На всяком шагу они ныне окружают нас: устремили глаза свои, чтобы низложить нас на землю; они подобны льву, жаждущему добычи[20]. Милли ждала: хоть они и не выносят света, коварства им не занимать. Но твари по-прежнему сидели на корточках неподвижно. Она даже понадеялась, что они струсили, если им вообще ведом страх.
Под порывами ветра пламя то затухало, то вспыхивало вновь. Ничто больше не двигалось.
А потом твари застонали хором. Поначалу стон доносился из темноты позади Милли, затем его подхватили твари по обе стороны лагеря, а потом и те, что находились впереди.

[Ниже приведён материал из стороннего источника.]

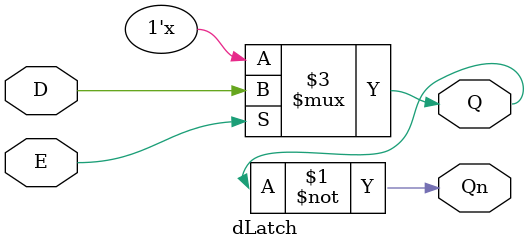
<source format=v>
module dLatch (
    input D, E,       
    output reg Q,      
    output Qn          
);
    assign Qn = ~Q;    

    always @(D, E) begin
        if (E)         
            Q <= D;   
    end
endmodule
</source>
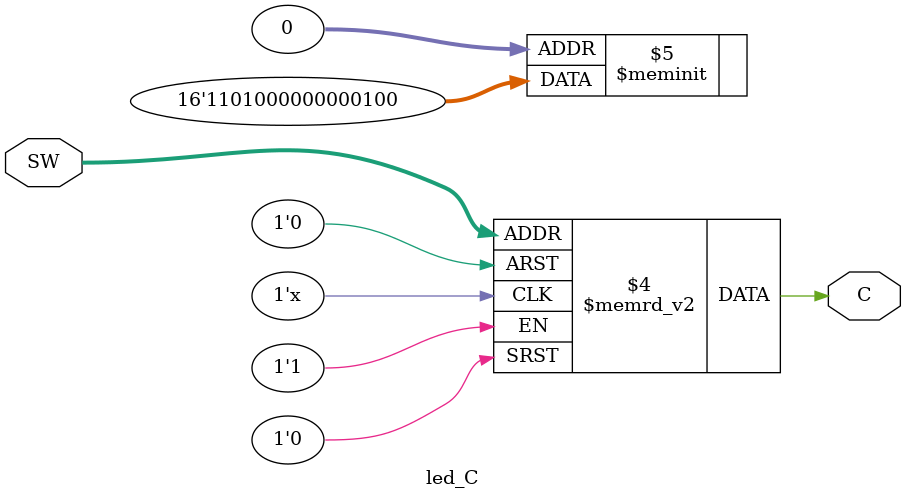
<source format=v>
module led_C (input [0:3] SW,
              output reg C);
always @ (*) begin
	case(SW)
    0: C=~1;
	1: C=~1;
	2: C=~0;
	3: C=~1;
	4: C=~1;
	5: C=~1;
	6: C=~1;
	7: C=~1;
	8: C=~1;
	9: C=~1;
	10: C=~1;
	11: C=~1;
	12: C=~0;
	13: C=~1;
	14: C=~0;
	15: C=~0;
	endcase
end            
endmodule
</source>
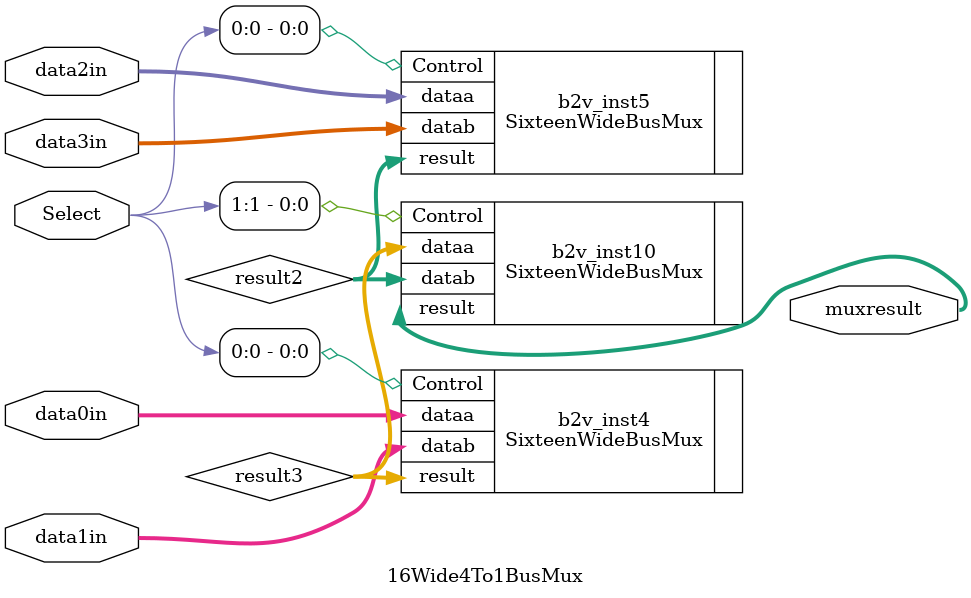
<source format=v>


module \16Wide4To1BusMux (
	data0in,
	data1in,
	data2in,
	data3in,
	Select,
	muxresult
);


input wire	[15:0] data0in;
input wire	[15:0] data1in;
input wire	[15:0] data2in;
input wire	[15:0] data3in;
input wire	[1:0] Select;
output wire	[15:0] muxresult;

wire	[15:0] result2;
wire	[15:0] result3;





SixteenWideBusMux	b2v_inst10(
	.Control(Select[1]),
	.dataa(result3),
	.datab(result2),
	.result(muxresult));


SixteenWideBusMux	b2v_inst4(
	.Control(Select[0]),
	.dataa(data0in),
	.datab(data1in),
	.result(result3));


SixteenWideBusMux	b2v_inst5(
	.Control(Select[0]),
	.dataa(data2in),
	.datab(data3in),
	.result(result2));


endmodule

</source>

Этот хор – не человеческий, но и не звериный – то нарастал, то стихал в произвольном ритме. То был плач заблудших, истерзанных душ, стон испуганных, гибнущих в одиночестве, Богом забытых созданий. То был вой ветра среди скал и деревьев, скорбь всех усопших в мире. Кошмарный звук! Бежать бы от него со всех ног, заглушить, уничтожить, но Милли ничего не могла поделать. Только слушать.
Что-то в облике чудовищ неуловимо переменилось, и Милли шагнула вперед, поближе к границе света.
– Милли…
– Завали, Джонс, – прошептала она.
Чудовища не реагировали. Подойдя к границе освещенного пространства, Милли увидела, что их головы запрокинуты, а челюсти с двумя парами острых резцов распялены, словно на шарнирах. Твари не переводили дух, будто и не дышали вовсе: казалось, они лишь служат проводниками звука, доносящегося откуда-то еще, из глубин под горами и долами, а то и еще глубже – из самой Преисподней.
Милли находилась примерно в шести футах от ближайшего существа – как никогда близко. Оно будто не замечало ее; просто сидело на корточках, посылая в небо свой странный зов.